» WHAT THE TASK ASKS
How many lines in the records below contain the word "Омлет"? State that number and nothing more.

» SUPPLIED INFORMATION
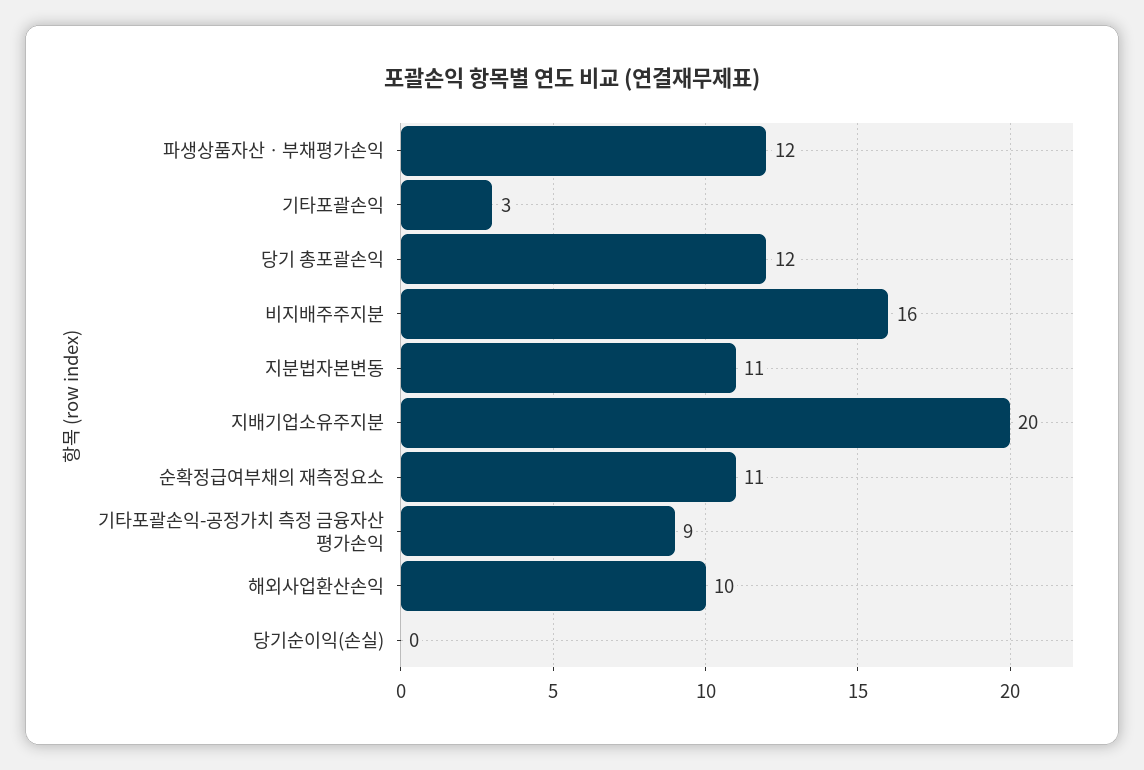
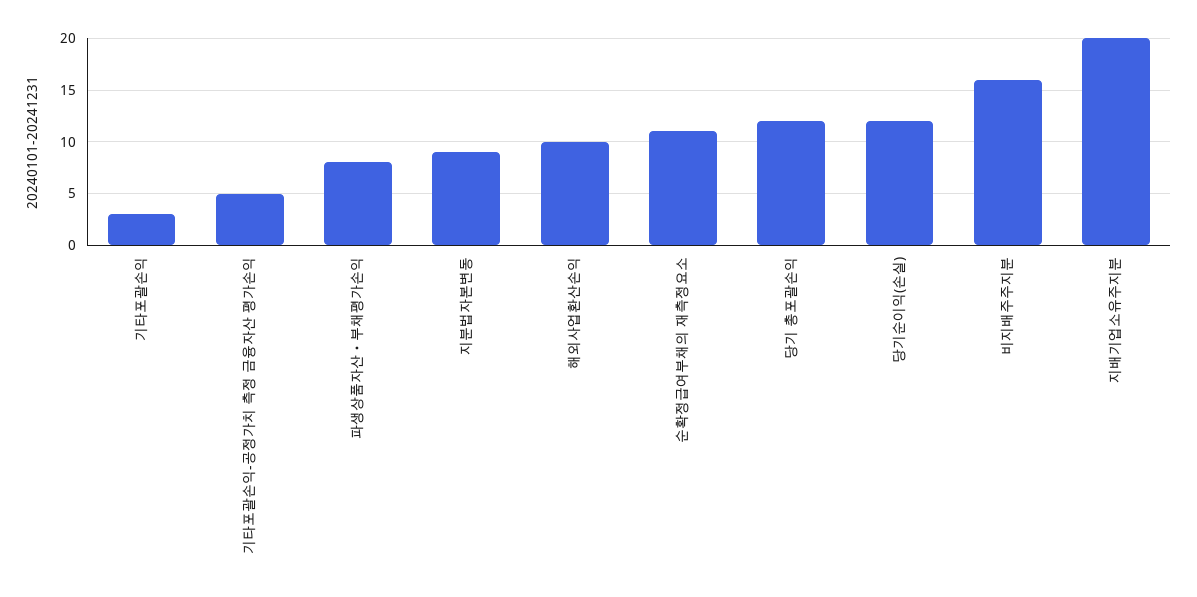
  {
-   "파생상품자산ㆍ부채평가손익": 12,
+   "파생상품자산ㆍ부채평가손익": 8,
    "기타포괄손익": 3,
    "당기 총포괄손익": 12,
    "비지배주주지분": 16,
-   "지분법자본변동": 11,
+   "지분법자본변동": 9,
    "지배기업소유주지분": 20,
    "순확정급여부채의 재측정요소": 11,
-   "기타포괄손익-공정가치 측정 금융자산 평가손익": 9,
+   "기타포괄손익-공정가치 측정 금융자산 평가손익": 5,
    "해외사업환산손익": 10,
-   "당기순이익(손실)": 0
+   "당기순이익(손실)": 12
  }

...

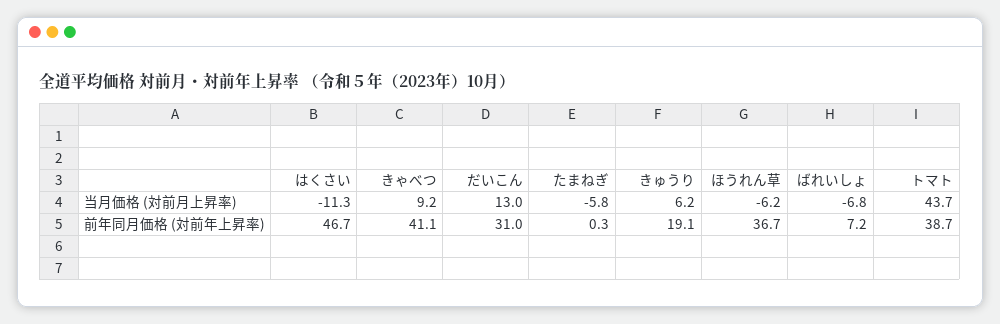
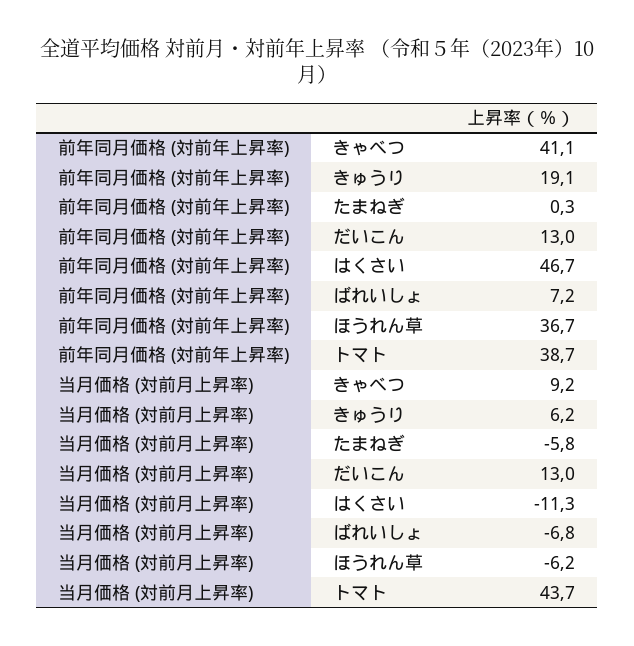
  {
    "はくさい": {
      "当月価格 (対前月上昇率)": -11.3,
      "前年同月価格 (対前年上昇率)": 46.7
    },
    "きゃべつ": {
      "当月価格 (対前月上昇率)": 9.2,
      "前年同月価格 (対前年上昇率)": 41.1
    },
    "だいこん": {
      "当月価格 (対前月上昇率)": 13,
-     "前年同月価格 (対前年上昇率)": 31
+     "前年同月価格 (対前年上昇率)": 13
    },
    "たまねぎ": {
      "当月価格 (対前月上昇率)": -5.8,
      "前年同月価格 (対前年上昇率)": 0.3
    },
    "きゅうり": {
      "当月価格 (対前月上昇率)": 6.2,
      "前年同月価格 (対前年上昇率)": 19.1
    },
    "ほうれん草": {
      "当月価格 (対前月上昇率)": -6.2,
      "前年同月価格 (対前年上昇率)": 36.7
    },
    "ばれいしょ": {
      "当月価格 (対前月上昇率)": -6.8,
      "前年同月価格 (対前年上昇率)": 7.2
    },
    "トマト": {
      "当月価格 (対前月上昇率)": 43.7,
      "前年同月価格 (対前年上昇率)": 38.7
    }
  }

* * *

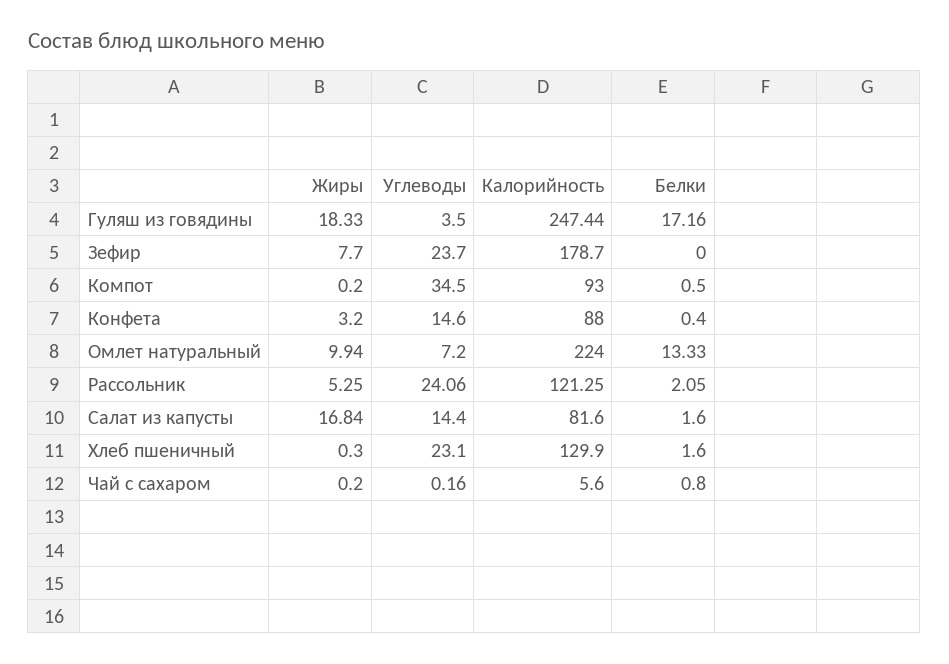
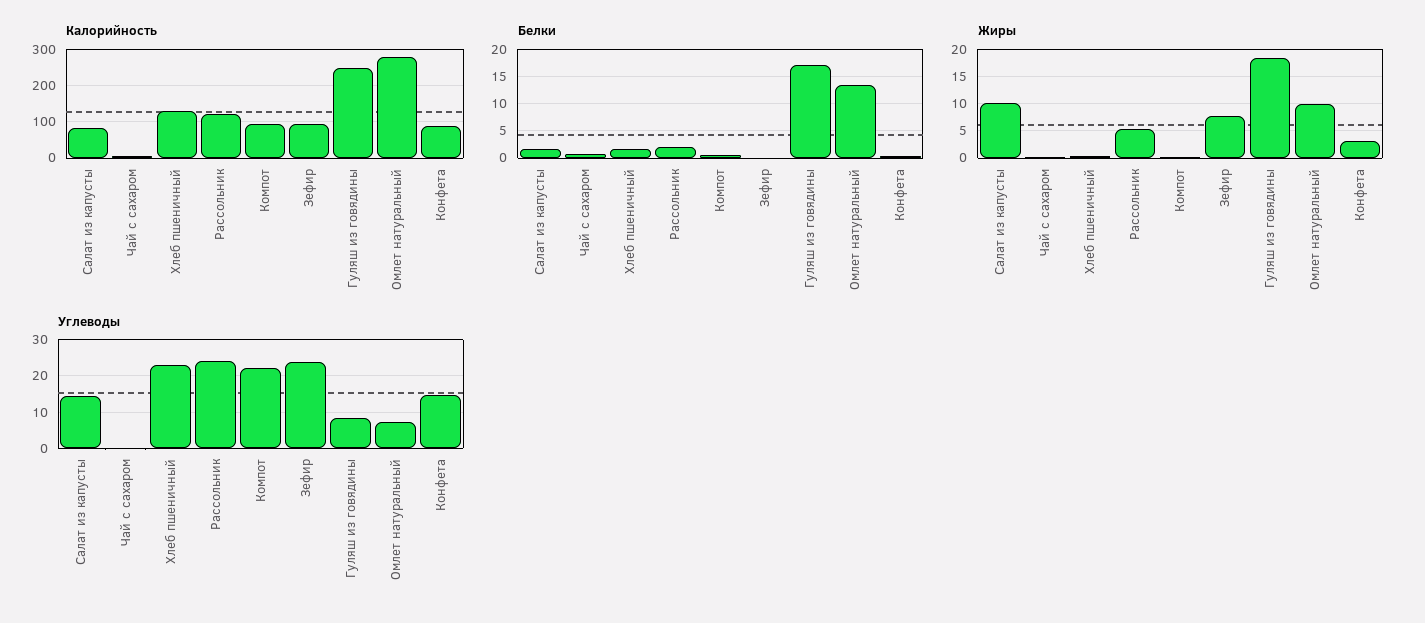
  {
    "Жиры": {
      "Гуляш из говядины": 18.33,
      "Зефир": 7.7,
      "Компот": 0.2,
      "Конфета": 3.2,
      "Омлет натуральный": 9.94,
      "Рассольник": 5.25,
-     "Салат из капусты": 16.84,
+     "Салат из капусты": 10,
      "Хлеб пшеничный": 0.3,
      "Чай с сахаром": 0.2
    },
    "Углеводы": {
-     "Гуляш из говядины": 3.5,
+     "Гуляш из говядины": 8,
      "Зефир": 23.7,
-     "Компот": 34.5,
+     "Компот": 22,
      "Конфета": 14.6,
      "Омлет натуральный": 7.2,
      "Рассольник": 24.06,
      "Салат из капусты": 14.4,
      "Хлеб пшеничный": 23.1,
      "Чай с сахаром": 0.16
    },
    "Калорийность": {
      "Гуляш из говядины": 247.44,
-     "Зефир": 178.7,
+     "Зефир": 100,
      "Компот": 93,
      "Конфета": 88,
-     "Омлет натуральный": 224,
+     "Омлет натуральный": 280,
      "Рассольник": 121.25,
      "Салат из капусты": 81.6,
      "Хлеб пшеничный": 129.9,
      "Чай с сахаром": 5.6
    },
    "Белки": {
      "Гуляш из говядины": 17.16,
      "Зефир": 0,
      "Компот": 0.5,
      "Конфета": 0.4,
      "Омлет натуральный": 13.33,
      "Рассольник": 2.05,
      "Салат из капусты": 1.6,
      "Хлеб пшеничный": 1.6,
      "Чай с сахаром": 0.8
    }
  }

» WORKED SOLUTION
5